いかん、ついいろいろ書いちまったい。みなさん忘れてくださいね。     (赤文字は、2009年2月22日追記)

 ノーマルの「FUJI15」はENYAの15と比較してやや非力であり、ライフも短かったので「使い捨てエンジン」の感がありました。でも、価格が安かったので結構使われていたみたい。
 私が保有している3台のFUJI15は、それぞれ変な仕様になっています。1台の使用ビスはヘッドビスがISO、フロントハウジングビスはJIS。もう1台はぜーんぶJIS。最後の1台はみーんなISOネジ!
 この件について巨匠は「なにかの間違いだよ!」とのたまわれました。分かりやすく言うと「フジの工場では、良くあることさ。」でしょうね。
 フジの純正マフラーって、09との共用なもんですから、それぞれの排気口のサイズに合わせたアダプターを使用します。15の排気口にはマフラー本体を傾けて取り付けるわけですが、この場合、取り付けネジの頭がマフラーに沿ってひねられてしまいます。貴重なJISネジですので、左写真のように斜めに座ぐりを行って,
ビスが真っ直ぐに締められる様にしておきました。

 設計者は西麻布の巨匠。設計と言っても元になったエンジンはENYAの15みたいです。「ENYAのクランクシャフトがφ9だから、FUJIはφ9.5にしよう」とか「ENYAのヘッドボルトはM3だから、FUJIはM2.6にしよう」など、様々改良していたそうな。鋳造も小田原の工場で行って、良質な製品が仕上がったのですが、その後ヘッドボルトをM3にしたり、そのあおりでシリンダーヘッドを大きくしたりで、なんか不格好になりました。巨匠はいまだに怒っていますね。

(収集データ)
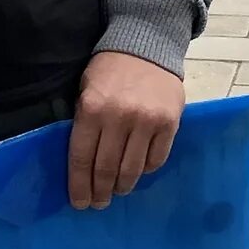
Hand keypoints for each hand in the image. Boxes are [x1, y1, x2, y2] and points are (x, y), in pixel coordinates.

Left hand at [70, 49, 181, 210]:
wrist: (147, 45)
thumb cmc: (109, 70)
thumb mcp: (86, 90)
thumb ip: (84, 123)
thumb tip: (82, 166)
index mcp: (91, 109)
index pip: (82, 158)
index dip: (79, 186)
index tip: (79, 203)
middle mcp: (118, 117)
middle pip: (106, 169)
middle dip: (100, 191)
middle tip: (99, 203)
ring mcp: (146, 121)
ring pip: (132, 170)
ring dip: (123, 186)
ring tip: (118, 191)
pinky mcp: (169, 123)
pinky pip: (156, 159)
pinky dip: (145, 170)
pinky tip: (138, 171)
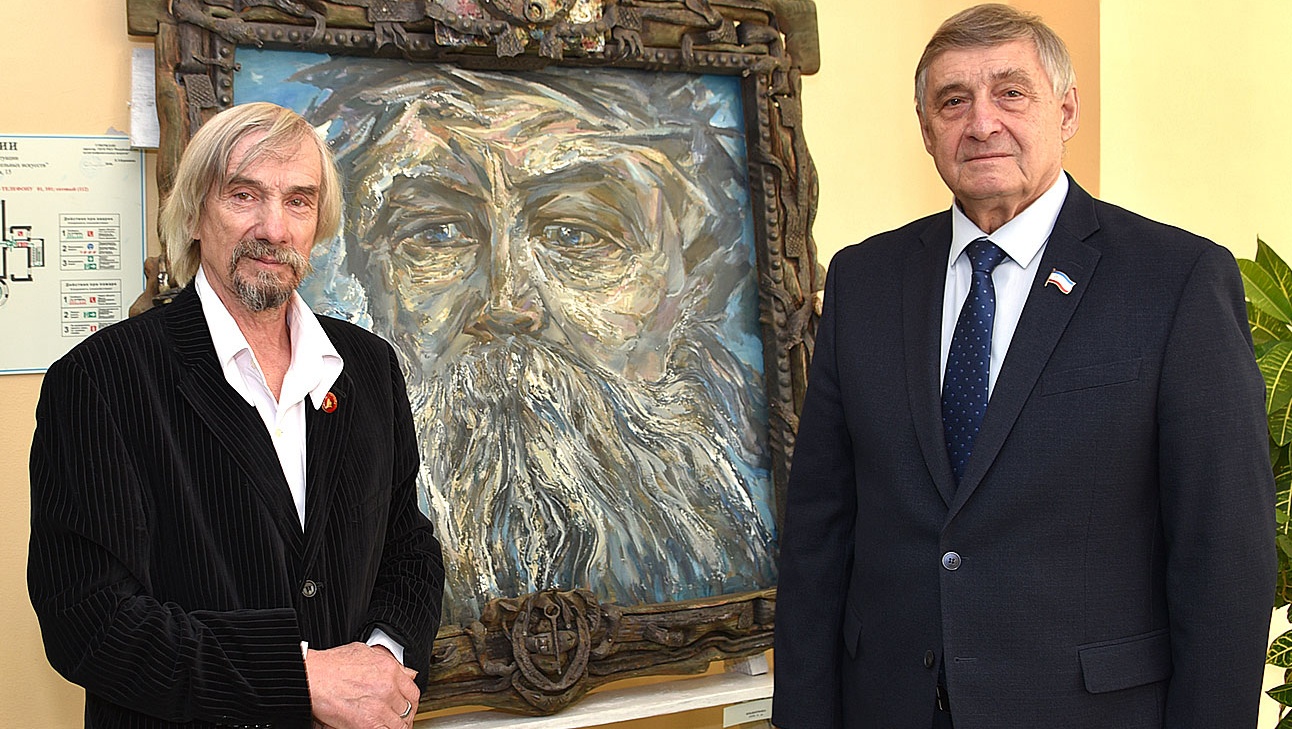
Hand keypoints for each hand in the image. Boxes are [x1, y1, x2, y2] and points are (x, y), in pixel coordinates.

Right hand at [305, 642, 419, 728]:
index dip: (410, 700)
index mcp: (389, 669)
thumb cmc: (330, 665)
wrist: (311, 677)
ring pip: (400, 724)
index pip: (412, 690)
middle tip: (398, 718)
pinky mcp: (367, 724)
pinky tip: (380, 728)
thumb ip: (386, 661)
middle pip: (408, 708)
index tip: (406, 704)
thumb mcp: (364, 652)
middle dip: (404, 714)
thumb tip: (404, 670)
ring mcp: (379, 707)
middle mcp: (388, 688)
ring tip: (389, 725)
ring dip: (396, 726)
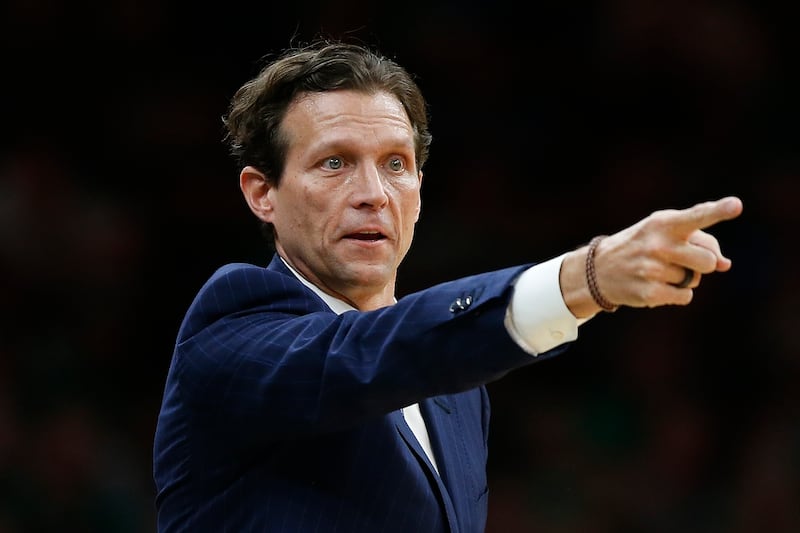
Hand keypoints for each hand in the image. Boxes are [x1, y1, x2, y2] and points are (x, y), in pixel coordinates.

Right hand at [561, 196, 742, 315]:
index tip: (736, 205)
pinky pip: (686, 296)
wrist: (599, 270)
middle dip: (700, 264)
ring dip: (684, 278)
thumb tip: (726, 264)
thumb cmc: (642, 245)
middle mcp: (658, 244)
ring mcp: (652, 269)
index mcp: (664, 223)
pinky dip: (676, 294)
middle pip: (708, 261)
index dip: (718, 211)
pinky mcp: (649, 292)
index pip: (696, 216)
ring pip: (695, 280)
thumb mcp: (665, 232)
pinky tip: (655, 285)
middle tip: (678, 260)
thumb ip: (699, 240)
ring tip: (658, 271)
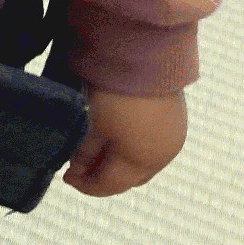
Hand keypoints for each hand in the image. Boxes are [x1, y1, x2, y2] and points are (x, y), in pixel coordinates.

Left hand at [64, 89, 187, 195]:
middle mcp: (162, 157)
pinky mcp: (177, 122)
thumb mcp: (96, 126)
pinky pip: (154, 147)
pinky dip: (135, 150)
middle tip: (80, 168)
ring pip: (144, 164)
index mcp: (141, 162)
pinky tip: (119, 138)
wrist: (148, 58)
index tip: (67, 178)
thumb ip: (86, 152)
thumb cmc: (116, 95)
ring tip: (97, 152)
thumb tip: (77, 169)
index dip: (87, 186)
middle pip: (130, 179)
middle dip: (105, 177)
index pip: (110, 185)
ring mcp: (172, 139)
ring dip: (121, 164)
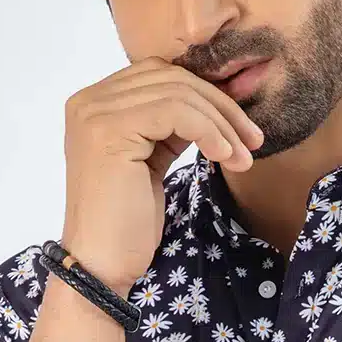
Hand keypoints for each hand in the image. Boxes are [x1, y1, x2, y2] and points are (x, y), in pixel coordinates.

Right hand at [62, 56, 265, 289]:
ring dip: (222, 124)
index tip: (240, 127)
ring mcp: (95, 113)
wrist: (101, 266)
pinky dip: (209, 131)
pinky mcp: (109, 131)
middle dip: (221, 106)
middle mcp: (89, 101)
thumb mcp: (152, 161)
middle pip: (172, 77)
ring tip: (243, 158)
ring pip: (178, 93)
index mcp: (95, 103)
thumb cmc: (128, 222)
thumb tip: (211, 102)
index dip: (206, 95)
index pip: (161, 75)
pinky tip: (225, 157)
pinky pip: (176, 111)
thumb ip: (168, 127)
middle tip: (253, 139)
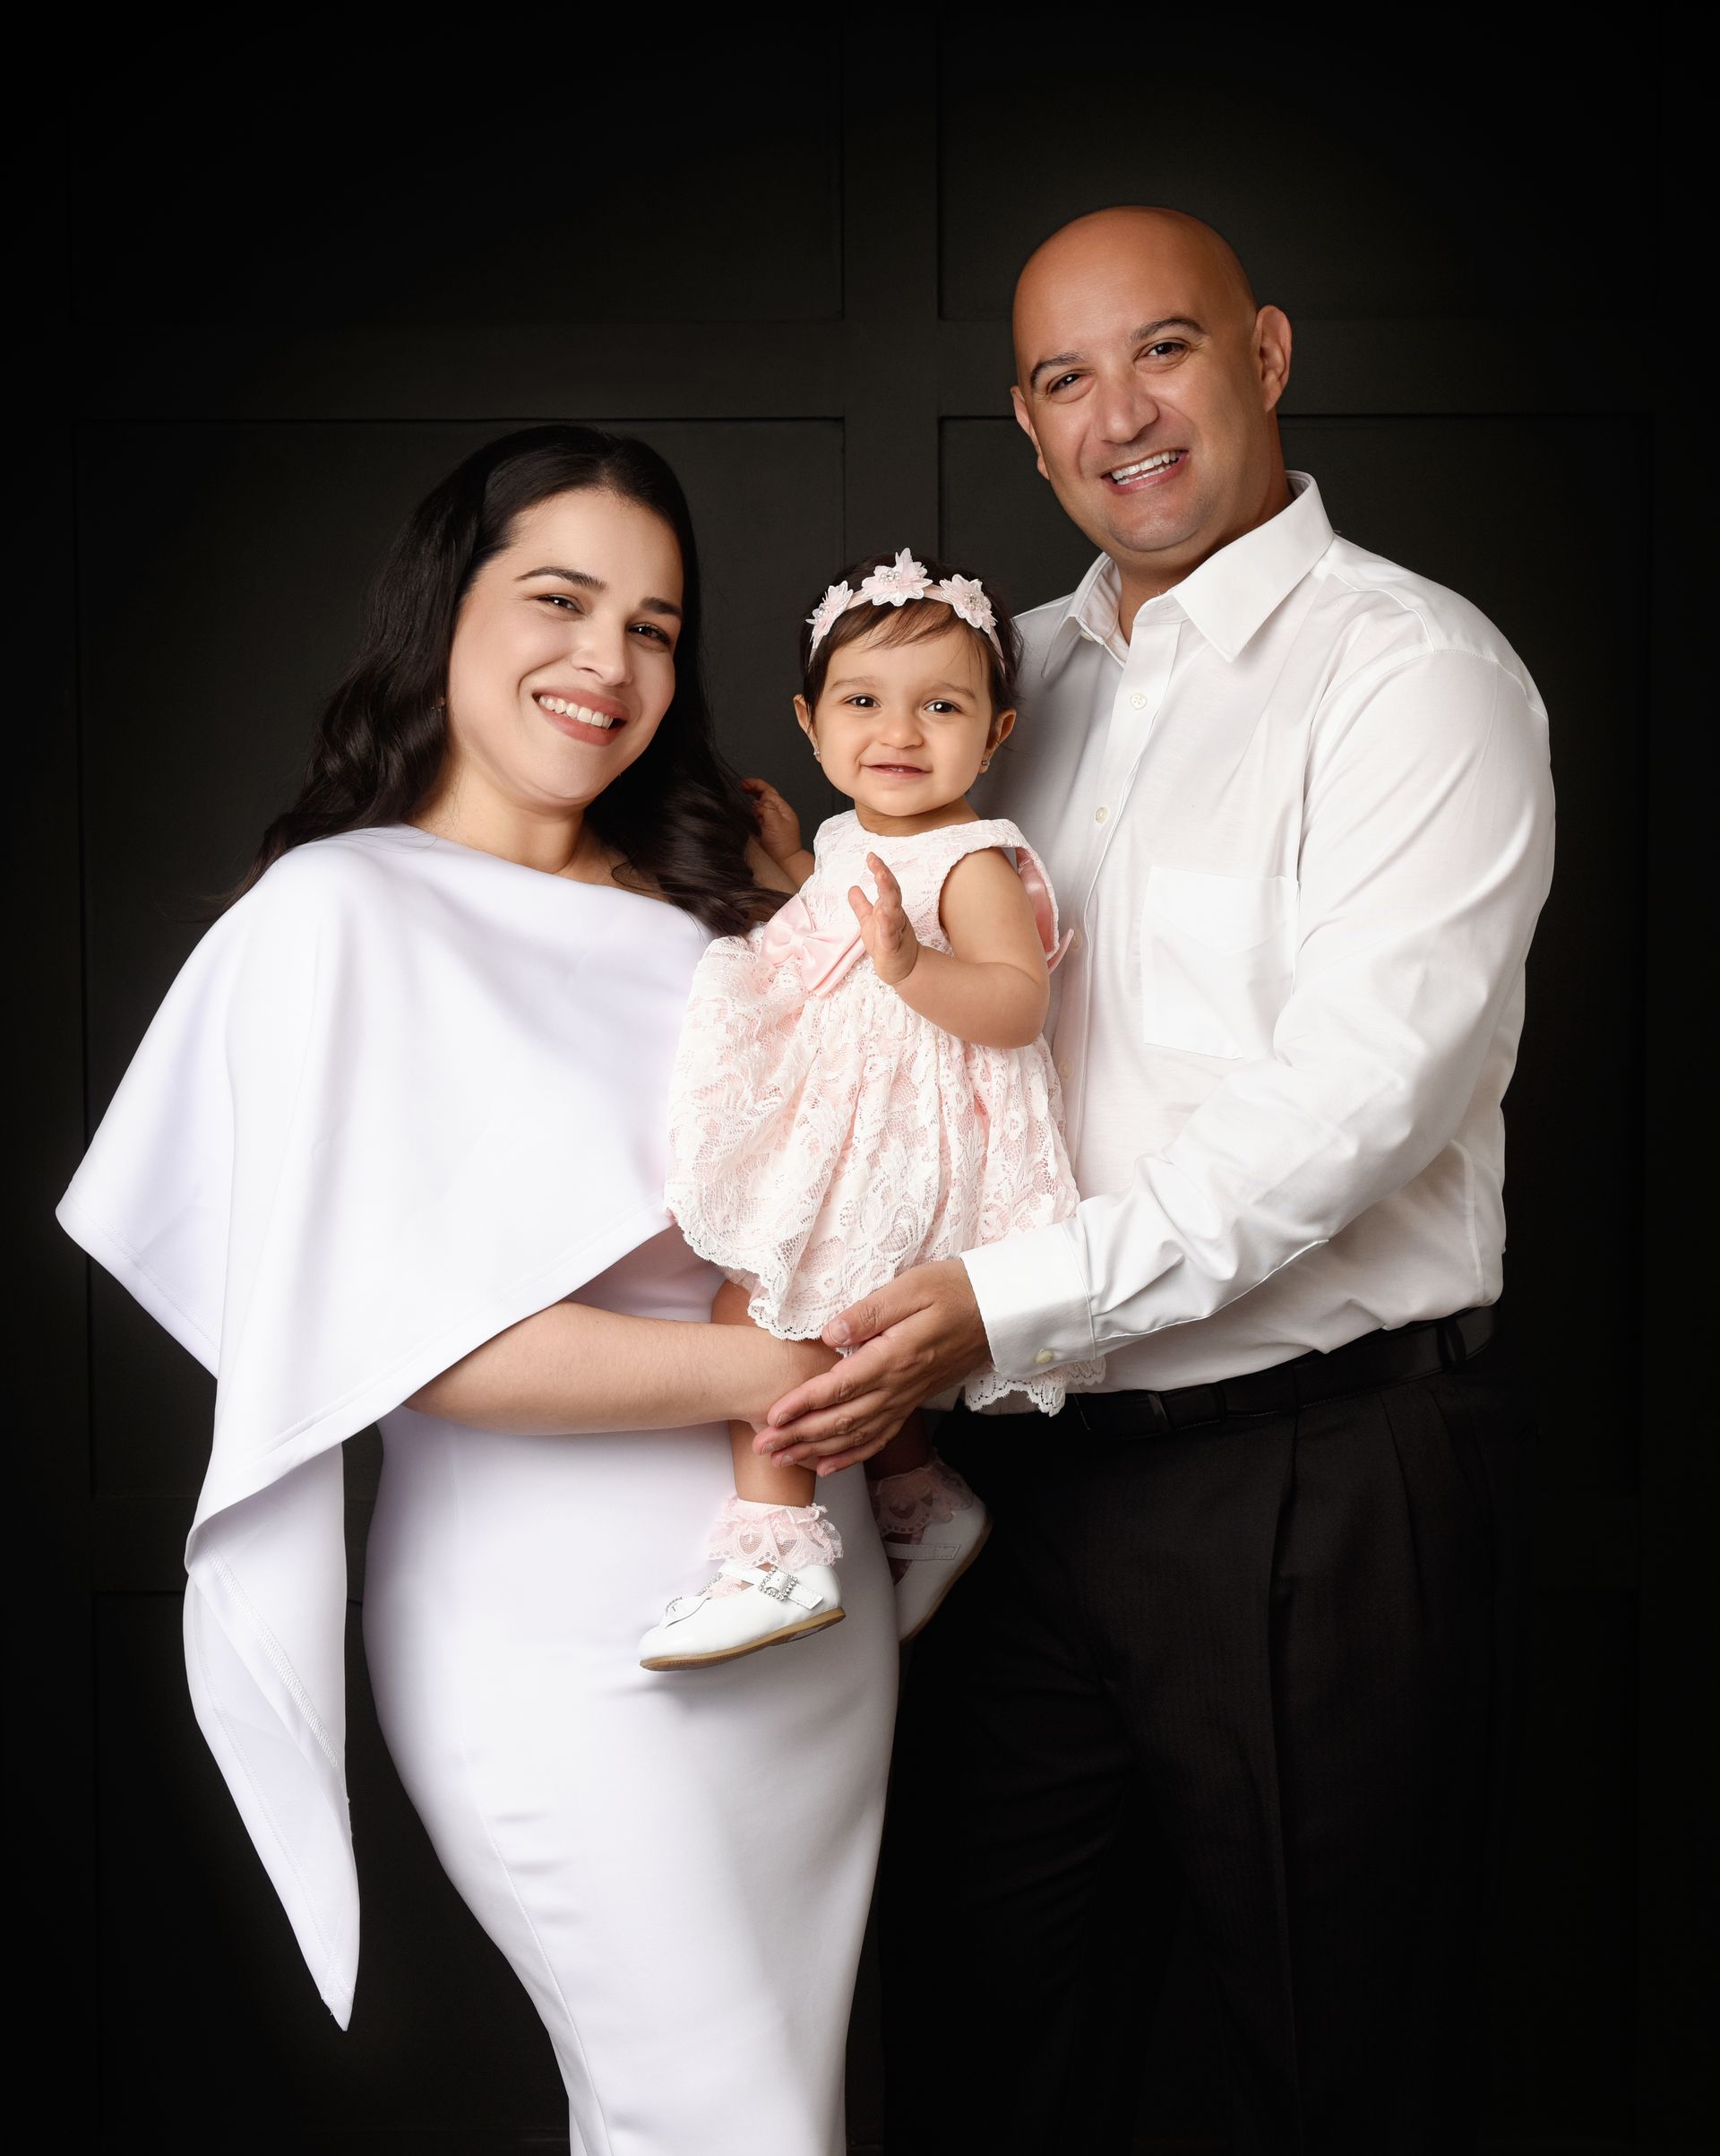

## 作成する内容
FUJI15エンジンの文章のうち、「フジの純正マフラーって、09」から「匠はいまだに怒っていますね。」までをすべて、一字一句変えずに書き写すこと。

## 完成した課題
フジの純正マフラーって、09との共用なもんですから、それぞれの排気口のサイズに合わせたアダプターを使用します。15の排気口にはマフラー本体を傾けて取り付けるわけですが、この場合、取り付けネジの頭がマフラーに沿ってひねられてしまいます。貴重なJISネジですので、左写真のように斜めに座ぐりを行って,
ビスが真っ直ぐに締められる様にしておきました。

 設計者は西麻布の巨匠。設計と言っても元になったエンジンはENYAの15みたいです。「ENYAのクランクシャフトがφ9だから、FUJIはφ9.5にしよう」とか「ENYAのヘッドボルトはM3だから、FUJIはM2.6にしよう」など、様々改良していたそうな。鋳造も小田原の工場で行って、良質な製品が仕上がったのですが、その後ヘッドボルトをM3にしたり、そのあおりでシリンダーヘッドを大きくしたりで、なんか不格好になりました。巨匠はいまだに怒っていますね。